MMR-GRPO: Accelerating GRPO-Style Training through Diversity-Aware Reward Reweighting
This work addresses the high training costs for researchers and practitioners using GRPO-style methods in mathematical reasoning, representing an incremental improvement in efficiency.
The paper tackles the computational expense of Group Relative Policy Optimization (GRPO) training for mathematical reasoning models by proposing MMR-GRPO, which uses Maximal Marginal Relevance to reweigh rewards based on completion diversity, resulting in an average reduction of 47.9% in training steps and 70.2% in wall-clock time while maintaining comparable peak performance.

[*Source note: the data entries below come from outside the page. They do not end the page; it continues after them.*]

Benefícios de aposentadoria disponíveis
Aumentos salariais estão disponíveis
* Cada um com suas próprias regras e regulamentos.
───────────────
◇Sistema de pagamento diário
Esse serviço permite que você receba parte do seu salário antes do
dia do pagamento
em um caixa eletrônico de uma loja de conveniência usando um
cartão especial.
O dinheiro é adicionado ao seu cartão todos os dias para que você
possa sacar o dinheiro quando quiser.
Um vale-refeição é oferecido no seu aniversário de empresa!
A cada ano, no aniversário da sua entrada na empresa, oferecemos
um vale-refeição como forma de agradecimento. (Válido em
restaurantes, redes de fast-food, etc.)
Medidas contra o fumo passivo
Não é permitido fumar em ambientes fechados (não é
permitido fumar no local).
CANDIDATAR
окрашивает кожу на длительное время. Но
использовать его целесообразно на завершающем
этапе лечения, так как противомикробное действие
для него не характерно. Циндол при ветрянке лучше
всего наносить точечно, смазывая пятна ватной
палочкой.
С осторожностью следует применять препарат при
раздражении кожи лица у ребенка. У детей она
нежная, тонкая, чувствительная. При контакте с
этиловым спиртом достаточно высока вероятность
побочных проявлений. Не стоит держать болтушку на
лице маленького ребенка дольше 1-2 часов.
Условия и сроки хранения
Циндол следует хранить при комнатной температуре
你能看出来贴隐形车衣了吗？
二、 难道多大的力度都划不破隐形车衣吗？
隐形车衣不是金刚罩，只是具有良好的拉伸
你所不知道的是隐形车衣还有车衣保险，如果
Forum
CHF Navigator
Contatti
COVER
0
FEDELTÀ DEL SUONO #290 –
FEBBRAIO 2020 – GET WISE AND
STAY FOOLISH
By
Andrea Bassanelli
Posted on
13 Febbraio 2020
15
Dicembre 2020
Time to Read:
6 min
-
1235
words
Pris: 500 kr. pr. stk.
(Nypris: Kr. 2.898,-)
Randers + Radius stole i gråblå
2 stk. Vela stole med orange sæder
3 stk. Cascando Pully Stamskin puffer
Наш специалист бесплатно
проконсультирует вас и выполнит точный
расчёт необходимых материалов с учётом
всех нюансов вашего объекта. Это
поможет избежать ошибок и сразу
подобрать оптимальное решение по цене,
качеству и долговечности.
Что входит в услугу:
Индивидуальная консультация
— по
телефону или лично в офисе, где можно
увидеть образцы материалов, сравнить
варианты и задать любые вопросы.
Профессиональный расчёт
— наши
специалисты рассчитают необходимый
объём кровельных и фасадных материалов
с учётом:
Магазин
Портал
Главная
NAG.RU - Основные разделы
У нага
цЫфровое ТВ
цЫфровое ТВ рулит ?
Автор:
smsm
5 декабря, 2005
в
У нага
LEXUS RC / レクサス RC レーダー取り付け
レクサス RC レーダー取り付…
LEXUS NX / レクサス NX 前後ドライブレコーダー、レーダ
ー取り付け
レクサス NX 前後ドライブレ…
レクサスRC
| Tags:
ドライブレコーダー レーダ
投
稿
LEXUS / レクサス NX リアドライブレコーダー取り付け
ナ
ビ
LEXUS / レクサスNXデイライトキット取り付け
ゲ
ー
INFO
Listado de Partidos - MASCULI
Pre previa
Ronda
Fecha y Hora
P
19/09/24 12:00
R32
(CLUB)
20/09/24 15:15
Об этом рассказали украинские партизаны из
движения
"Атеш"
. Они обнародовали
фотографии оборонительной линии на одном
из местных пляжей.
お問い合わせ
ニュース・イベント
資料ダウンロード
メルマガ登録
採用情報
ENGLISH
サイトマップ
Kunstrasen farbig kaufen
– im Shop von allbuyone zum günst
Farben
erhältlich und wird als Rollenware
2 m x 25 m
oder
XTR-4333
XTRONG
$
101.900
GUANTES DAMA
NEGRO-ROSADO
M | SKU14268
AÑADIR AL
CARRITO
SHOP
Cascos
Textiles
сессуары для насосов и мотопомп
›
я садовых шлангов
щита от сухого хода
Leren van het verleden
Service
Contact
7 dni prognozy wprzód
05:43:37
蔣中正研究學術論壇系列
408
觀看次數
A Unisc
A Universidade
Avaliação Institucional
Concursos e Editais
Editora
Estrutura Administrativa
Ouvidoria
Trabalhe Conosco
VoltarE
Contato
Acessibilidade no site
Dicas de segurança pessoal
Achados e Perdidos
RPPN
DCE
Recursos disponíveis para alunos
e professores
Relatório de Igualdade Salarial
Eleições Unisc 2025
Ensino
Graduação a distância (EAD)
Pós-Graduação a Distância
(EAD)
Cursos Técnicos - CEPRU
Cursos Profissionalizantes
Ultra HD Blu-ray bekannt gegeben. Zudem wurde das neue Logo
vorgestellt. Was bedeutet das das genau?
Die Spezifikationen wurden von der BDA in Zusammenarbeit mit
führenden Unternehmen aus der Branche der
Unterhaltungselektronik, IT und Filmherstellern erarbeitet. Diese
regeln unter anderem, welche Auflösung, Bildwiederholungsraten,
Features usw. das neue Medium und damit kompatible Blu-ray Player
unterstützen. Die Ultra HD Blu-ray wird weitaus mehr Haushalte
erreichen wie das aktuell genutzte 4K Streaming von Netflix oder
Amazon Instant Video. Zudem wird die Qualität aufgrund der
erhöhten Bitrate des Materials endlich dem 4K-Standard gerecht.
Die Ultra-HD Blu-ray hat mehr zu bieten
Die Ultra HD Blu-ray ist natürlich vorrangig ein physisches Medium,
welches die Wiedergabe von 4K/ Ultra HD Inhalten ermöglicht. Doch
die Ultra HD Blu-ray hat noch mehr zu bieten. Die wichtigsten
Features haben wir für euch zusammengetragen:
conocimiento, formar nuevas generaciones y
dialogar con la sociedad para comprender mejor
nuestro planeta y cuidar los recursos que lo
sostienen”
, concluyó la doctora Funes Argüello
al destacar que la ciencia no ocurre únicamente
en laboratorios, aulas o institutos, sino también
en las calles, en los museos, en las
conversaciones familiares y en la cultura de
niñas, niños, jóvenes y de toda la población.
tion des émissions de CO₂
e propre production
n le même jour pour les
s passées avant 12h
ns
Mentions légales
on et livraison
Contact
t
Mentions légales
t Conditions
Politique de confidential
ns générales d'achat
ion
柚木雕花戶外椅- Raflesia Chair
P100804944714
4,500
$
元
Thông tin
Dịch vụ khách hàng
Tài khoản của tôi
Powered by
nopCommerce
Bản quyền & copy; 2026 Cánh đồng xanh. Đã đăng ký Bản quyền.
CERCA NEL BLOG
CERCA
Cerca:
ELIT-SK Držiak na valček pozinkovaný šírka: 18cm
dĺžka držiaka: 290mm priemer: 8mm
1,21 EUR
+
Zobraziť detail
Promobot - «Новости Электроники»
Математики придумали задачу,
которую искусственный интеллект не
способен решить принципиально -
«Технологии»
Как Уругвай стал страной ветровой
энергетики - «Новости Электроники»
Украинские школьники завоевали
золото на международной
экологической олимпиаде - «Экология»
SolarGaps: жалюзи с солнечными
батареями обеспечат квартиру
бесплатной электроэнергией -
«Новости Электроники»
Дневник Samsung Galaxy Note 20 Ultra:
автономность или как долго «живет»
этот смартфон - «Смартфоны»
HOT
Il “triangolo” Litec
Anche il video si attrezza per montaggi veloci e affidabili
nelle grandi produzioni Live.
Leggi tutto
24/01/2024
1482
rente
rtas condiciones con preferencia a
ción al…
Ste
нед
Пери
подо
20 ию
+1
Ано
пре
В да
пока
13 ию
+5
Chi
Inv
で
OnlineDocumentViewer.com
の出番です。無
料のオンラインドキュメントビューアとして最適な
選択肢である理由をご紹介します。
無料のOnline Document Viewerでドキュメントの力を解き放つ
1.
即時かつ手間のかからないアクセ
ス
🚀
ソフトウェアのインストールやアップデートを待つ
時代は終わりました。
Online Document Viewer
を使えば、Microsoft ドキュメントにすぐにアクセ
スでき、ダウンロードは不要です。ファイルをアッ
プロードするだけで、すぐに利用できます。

Group Relative Policy Optimization (GRPO) has become a standard approach for training mathematical reasoning models; however, its reliance on multiple completions per prompt makes training computationally expensive. Although recent work has reduced the number of training steps required to reach peak performance, the overall wall-clock training time often remains unchanged or even increases due to higher per-step cost. We propose MMR-GRPO, which integrates Maximal Marginal Relevance to reweigh rewards based on completion diversity. Our key insight is that semantically redundant completions contribute limited marginal learning signal; prioritizing diverse solutions yields more informative updates and accelerates convergence. Extensive evaluations across three model sizes (1.5B, 7B, 8B), three GRPO variants, and five mathematical reasoning benchmarks show that MMR-GRPO achieves comparable peak performance while requiring on average 47.9% fewer training steps and 70.2% less wall-clock time. These gains are consistent across models, methods, and benchmarks. We will release our code, trained models, and experimental protocols.